Finalmente, está la pregunta por los límites del mercado. Como plantea el famoso ensayo de Michael Sandel Lo que el dinero no puede comprar, es el dilema entre tener una economía de mercado o ser una sociedad de mercado, en que el dinero desplaza cualquier otra forma de construcción de comunidad.

Y los chilenos han repetido una y otra vez, tanto en las encuestas como en las calles, que hay ciertos aspectos de nuestra sociedad, como la educación, la salud y las pensiones, que no deben quedar librados sólo al poder del dinero. Que no deben ser, como dijo Piñera sobre la educación, “un bien de consumo”.

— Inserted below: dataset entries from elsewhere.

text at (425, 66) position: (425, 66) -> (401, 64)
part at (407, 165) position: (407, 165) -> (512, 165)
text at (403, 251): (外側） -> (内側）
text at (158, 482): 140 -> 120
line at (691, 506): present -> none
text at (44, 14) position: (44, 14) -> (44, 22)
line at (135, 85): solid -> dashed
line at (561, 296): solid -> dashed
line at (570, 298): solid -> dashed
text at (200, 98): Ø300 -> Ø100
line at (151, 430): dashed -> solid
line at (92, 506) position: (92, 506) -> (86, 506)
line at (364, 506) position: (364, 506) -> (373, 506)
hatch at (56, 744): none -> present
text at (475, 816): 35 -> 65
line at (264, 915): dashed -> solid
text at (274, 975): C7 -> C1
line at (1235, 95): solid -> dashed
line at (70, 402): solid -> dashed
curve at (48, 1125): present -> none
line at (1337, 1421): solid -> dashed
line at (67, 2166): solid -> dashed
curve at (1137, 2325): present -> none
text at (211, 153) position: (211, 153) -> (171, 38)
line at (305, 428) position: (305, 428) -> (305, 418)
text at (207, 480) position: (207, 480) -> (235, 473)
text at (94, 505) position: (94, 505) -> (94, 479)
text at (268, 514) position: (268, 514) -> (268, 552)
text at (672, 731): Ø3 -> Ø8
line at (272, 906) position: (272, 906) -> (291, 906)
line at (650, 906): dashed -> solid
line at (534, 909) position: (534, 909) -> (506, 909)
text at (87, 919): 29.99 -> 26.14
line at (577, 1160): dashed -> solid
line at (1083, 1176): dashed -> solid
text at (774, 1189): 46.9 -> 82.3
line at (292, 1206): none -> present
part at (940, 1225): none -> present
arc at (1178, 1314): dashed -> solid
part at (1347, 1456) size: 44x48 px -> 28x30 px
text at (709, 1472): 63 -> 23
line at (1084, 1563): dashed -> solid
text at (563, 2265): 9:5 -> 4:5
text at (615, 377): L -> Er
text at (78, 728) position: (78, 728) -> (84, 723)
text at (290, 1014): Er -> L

No es casualidad que la gran ola de protesta haya partido en 2011 por la educación superior, un ámbito en que explotaron simultáneamente la conciencia de la deuda (el castigo del CAE), el abuso (por las coimas en la acreditación y el engaño de la Universidad del Mar), y la mercantilización de un derecho social.

Los chilenos entienden que el consumo es parte fundamental de la vida moderna, y que no hace menos dignas a las personas, como creen algunos nostálgicos del marxismo. Tampoco los convierte en cómplices de los abusos, como sugieren ciertos propagandistas neoliberales.

Entienden que sus ideales y esperanzas no se consumen en el consumo.